*O que fazer*
**A)** Diga se cada afirmação concorda com o texto sobre Dhlakama, respondendo sim ou não e citando as palavras do texto que decidem: (i) o artigo de opinião saiu no semanário DOMINGO; (ii) o título do artigo foi tirado do Livro do Êxodo; (iii) o Conselho Superior da Comunicação Social reagiu ao uso da Bíblia nesses textos.
**B)** Retome o texto sobre Dhlakama a partir do ponto onde ele termina.

*Texto de leitura*
A par das ameaças veladas que proeminentes
figuras do regime proferiram antes das duas últimas tentativas de assassinato
do líder da oposição, observa-se um esforço nítido de explicar o eventual
desaparecimento físico de Dhlakama como algo inevitável, fatalista, corolário
das leis da natureza, a confirmação do que vem enunciado em textos litúrgicos.
O recurso à Bíblia é feito amiúde em textos publicados na comunicação social do
regime, em género de preâmbulo de homicídio anunciado. O facto terá passado despercebido
ao Conselho Superior da Comunicação Social.
Na última edição do semanário DOMINGO,
Kandiyane Wa Matuva Kandiya, pseudónimo de um G40 vindo do reinado anterior e
que, tal como os demais do grupo, mantém a mesma prosa verrinosa, racista e
xenófoba – o que implicitamente traduz consentimento ao mais alto nível,
expirado que está o período reservado ao arrumar da casa – assinou um artigo de
opinião com sugestivo título, sacado do Livro do Génesis, 3:9: “Somos pó e ao
pó voltaremos”. Diz o autor que “o dia chegará em que simplesmente seremos um
cadáver, depois esqueleto e finalmente Pó, até cairmos no esquecimento de todos
incluindo daqueles que nos foram muito queridos nos nossos dias áureos.” E
acrescenta: “Então, seria bom, enquanto estivermos conscientes, prepararmos um
final condigno para nós próprios do que acabarmos desaparecidos numa mata
desconhecida ou devorados por um incêndio.“ Depois de levantar dúvidas quanto
ao que considera ser “as chamadas ‘Tentativas de Assassínio do Líder’”,
Kandiyane Wa Matuva Kandiya afirma “não entender o que é que um velho
caquéctico e pobre de espírito, com os dias bem contadinhos pode deseja (sic)

*Material fornecido*
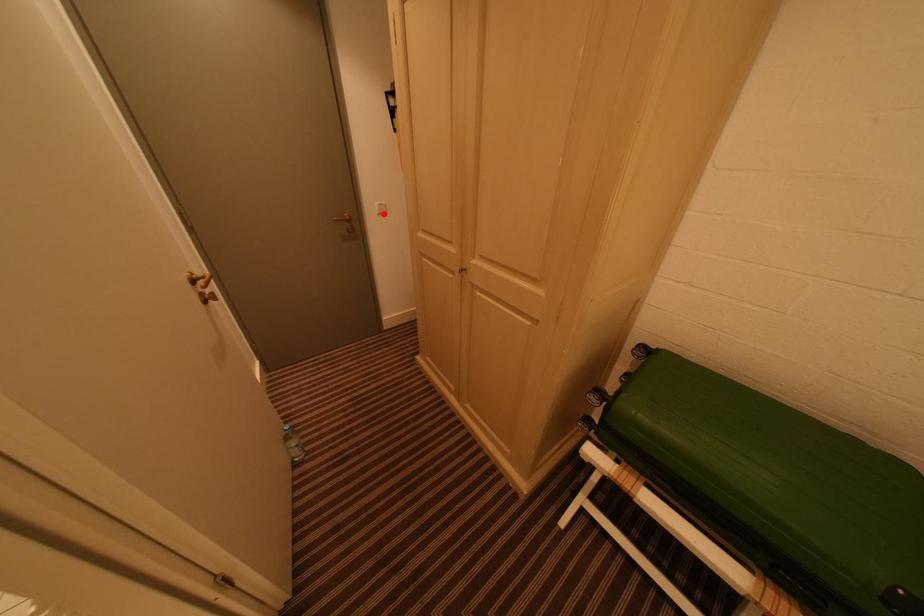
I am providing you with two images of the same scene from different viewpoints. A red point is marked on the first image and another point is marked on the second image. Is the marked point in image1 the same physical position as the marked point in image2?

*Respostas escritas*
**A)**
(i) Sim: “Na última edição do semanário DOMINGO”.
(ii) Não: “sacado do Livro do Génesis, 3:9”.
(iii) Não: “O facto terá passado despercebido ao Conselho Superior da Comunicação Social.”

**B)**
senão ficar rodeado da sua família (mulher, filhos netos, noras e amigos) e
gozar os últimos dias na terra que o Senhor seu Deus o deu!”. E remata: “Que o
Diabo se encarregue de cuidar dele!”. Um encontro a dois, portanto, se se
considerar os recentes pronunciamentos do porta-voz oficial da formação
política que tutela o pasquim.
A contrastar, não obstante o cinismo patente
em cada palavra escolhida, no matutino NOTÍCIAS, edição de 28 de Setembro, o
pastor Marcos Efraim Macamo publicou um ”Ensaio para uma carta pastoral
dirigida a Dhlakama”. O Pastor adverte o líder da oposição que tem pela frente
três proféticas saídas: “Nós, os dirigentes religiosos e políticos, muitas vezes
pensamos que somos eternos e que a nossa existência na terra é soberana. Não!
Morreremos, cedo ou tarde vai chegar o dia. Seja por morte natural ou
“artificial” ou mesmo numa emboscada!” E assevera o Pastor: ”Chegará o dia.”
A morte por emboscada e a morte “artificial”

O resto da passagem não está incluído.